Focusing on data innovation opportunities for Battery Passports for second-life applications
Batteries are manufactured from (predominantly) finite material resources. To ensure the continued availability of critical raw materials, circular lifecycle strategies must be adopted, that manage the flow and availability of the battery product and its constituent parts and materials. High-quality data is required, that can support production, use, re-use, second life, and end-of-life decision-making across the battery value chain.
Proposed by both the UK and the EU, battery passports/product passports are positioned as the mechanism for effective information exchange; a unique electronic record for each manufactured battery that contains all the information necessary to maximise extracted value from materials, and ensure the ongoing availability of those materials for future use. Both the UK and the EU have started to define the types of product information that should be captured by product passports, but the current approach tends to focus on the outputs of a single enterprise – considering battery production and use as a wholly-linear activity. However, battery value chains are complex, networked arrangements of organisations and activities, with multiple re-use, second-life, and end-of-life circularity loops. Each of these loops can also be understood at multiple levels (e.g. re-use, second-life and end-of-life of the battery, re-use, second-life and end-of-life of battery components, and the re-use, second-life, and end-of-life of materials within the battery).
Adopting a system of systems approach, our research seeks to develop a proof of concept and technical demonstrator for an interoperable digital passport information system for the UK, one that addresses this inherent complexity and supports re-use, second life, and end-of-life applications across the value chain.

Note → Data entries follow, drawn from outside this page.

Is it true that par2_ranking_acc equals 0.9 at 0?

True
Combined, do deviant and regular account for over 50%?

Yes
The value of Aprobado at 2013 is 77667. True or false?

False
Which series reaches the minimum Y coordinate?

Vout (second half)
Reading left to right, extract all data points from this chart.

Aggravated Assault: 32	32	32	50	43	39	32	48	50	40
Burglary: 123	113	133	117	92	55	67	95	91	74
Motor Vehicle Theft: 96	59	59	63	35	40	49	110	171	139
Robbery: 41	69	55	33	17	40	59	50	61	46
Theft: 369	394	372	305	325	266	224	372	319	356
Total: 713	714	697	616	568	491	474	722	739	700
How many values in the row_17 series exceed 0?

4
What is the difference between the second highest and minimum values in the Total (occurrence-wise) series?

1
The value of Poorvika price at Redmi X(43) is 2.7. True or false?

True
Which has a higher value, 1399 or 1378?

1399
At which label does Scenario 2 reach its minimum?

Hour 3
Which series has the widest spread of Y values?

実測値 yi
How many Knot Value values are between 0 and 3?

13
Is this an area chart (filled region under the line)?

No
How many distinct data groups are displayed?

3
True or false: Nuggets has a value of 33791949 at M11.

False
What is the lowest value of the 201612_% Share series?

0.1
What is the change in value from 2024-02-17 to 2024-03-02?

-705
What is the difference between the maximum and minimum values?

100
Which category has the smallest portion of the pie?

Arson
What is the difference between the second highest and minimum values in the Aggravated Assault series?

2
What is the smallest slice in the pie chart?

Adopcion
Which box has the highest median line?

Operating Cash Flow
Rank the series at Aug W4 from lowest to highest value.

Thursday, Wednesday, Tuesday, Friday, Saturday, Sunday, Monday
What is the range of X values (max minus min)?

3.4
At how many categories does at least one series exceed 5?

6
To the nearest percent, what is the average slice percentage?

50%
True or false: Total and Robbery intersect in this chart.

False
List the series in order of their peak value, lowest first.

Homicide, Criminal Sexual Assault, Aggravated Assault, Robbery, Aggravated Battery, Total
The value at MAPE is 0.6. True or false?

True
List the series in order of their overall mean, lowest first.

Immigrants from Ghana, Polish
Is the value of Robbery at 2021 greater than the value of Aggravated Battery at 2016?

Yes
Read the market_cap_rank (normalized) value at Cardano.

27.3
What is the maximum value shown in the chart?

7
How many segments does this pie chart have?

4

Different loops enable different types of sustainable business models, enabled by different types of information.
We’d like to consult with stakeholders from across the battery lifecycle to understand the viability of these different circularity models, and the information you need (or already have) to make these loops a reality. Putting the multi-stakeholder concept at the forefront of the concept design and development, we hope to identify the challenges and solutions of multiple, interlinked DPPs, that hitherto have not been addressed or considered fully within product passport proposals.